What to produce: Convert the rows below into a numbered list, leaving out any blank lines. Include only the rows from the line containing "right hip: (233, 579, -7)" up to and including the line containing "left knee: (671, 682, -1)".

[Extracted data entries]
*** Block opens ***

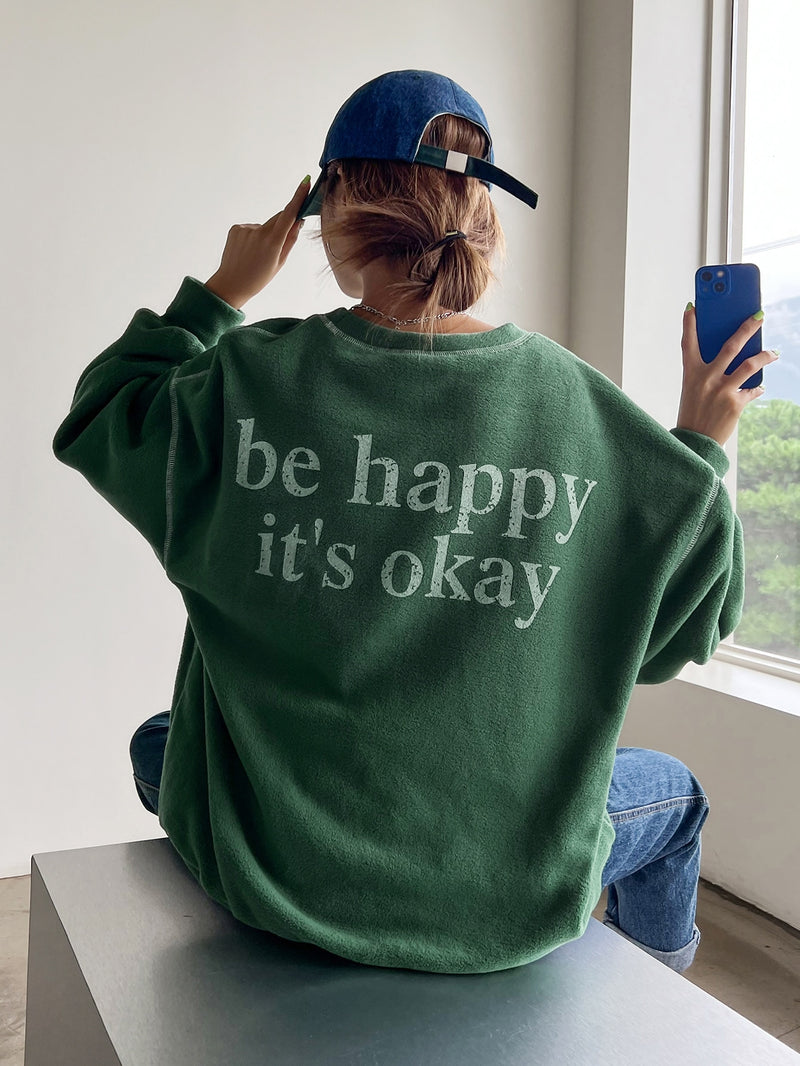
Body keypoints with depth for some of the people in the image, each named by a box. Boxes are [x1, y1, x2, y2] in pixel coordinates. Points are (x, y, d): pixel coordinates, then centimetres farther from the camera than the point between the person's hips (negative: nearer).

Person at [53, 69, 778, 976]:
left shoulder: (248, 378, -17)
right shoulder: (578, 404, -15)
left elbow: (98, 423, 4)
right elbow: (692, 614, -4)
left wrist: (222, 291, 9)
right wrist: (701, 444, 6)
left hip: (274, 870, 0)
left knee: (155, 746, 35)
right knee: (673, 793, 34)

*** Block closes ***
*** Block opens ***

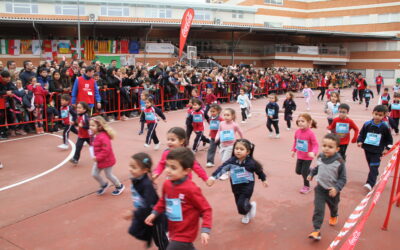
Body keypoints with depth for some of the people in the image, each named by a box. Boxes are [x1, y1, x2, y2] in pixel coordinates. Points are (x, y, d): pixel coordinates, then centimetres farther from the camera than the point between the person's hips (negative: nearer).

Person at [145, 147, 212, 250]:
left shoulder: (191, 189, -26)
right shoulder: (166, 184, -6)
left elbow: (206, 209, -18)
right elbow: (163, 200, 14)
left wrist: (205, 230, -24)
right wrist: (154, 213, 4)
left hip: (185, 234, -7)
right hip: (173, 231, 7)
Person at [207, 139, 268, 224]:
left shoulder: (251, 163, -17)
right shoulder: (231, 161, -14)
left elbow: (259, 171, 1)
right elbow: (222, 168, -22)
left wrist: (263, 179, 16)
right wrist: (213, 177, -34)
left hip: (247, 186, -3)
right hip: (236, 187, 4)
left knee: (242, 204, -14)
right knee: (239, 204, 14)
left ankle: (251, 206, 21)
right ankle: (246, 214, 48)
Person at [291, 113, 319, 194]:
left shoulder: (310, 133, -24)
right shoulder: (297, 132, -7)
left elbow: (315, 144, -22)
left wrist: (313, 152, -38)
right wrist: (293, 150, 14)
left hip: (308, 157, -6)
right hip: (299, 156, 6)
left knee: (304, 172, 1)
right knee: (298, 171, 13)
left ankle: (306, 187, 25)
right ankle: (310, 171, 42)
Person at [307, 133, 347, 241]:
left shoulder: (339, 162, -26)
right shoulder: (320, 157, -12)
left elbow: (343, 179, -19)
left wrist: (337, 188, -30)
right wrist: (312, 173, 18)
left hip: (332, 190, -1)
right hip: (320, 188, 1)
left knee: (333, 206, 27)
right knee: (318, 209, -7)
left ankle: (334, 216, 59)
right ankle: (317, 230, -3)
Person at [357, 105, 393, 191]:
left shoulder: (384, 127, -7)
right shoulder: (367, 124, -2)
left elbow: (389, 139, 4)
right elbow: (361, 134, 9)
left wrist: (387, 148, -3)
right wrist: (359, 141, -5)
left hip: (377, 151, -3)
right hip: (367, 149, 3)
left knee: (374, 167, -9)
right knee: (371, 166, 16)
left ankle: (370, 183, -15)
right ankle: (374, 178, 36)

*** Block closes ***
*** Block opens ***

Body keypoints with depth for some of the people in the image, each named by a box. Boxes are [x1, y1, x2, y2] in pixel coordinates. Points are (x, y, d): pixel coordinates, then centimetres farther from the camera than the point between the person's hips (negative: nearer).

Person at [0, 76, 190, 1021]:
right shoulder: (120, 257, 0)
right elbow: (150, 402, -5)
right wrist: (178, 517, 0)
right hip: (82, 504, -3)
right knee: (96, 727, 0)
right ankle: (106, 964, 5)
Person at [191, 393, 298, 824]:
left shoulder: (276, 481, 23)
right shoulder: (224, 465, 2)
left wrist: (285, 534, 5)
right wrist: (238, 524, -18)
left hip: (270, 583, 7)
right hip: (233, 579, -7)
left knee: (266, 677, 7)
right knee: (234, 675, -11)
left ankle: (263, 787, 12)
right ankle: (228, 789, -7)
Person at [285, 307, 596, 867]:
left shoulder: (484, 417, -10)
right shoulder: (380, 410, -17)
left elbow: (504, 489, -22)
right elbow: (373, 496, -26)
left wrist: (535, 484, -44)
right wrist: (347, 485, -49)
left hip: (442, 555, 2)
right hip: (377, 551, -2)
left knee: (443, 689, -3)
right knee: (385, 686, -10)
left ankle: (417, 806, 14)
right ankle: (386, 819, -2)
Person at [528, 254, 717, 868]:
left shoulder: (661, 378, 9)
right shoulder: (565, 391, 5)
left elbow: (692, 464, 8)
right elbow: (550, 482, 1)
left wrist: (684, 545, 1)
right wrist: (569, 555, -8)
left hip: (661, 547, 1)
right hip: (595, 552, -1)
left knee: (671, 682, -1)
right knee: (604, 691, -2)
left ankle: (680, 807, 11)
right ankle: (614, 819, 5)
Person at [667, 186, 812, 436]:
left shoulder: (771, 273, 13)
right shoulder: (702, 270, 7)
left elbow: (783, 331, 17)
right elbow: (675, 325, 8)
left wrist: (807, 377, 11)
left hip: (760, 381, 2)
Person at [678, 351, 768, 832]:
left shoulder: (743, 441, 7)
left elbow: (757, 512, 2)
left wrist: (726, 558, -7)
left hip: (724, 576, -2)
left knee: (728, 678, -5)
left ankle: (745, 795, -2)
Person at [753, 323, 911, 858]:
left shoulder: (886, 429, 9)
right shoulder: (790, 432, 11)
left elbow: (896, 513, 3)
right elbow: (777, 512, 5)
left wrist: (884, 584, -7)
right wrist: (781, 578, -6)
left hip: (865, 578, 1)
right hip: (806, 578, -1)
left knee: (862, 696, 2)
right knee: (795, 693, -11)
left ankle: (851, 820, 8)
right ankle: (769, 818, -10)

*** Block closes ***

Exercise output:
1. right hip: (233, 579, -7)
2. left knee: (266, 677, 7)
3. right knee: (234, 675, -11)
4. left ankle: (263, 787, 12)
5. right ankle: (228, 789, -7)
6. Person at [285, 307, 596, 867]:
7. left shoulder: (484, 417, -10)
8. right shoulder: (380, 410, -17)
9. left elbow: (504, 489, -22)
10. right elbow: (373, 496, -26)
11. left wrist: (535, 484, -44)
12. right wrist: (347, 485, -49)
13. left hip: (442, 555, 2)
14. right hip: (377, 551, -2)
15. left knee: (443, 689, -3)
16. right knee: (385, 686, -10)
17. left ankle: (417, 806, 14)
18. right ankle: (386, 819, -2)
19. Person at [528, 254, 717, 868]:
20. left shoulder: (661, 378, 9)
21. right shoulder: (565, 391, 5)
22. left elbow: (692, 464, 8)
23. right elbow: (550, 482, 1)
24. left wrist: (684, 545, 1)
25. right wrist: (569, 555, -8)
26. left hip: (661, 547, 1)
27. right hip: (595, 552, -1)
28. left knee: (671, 682, -1)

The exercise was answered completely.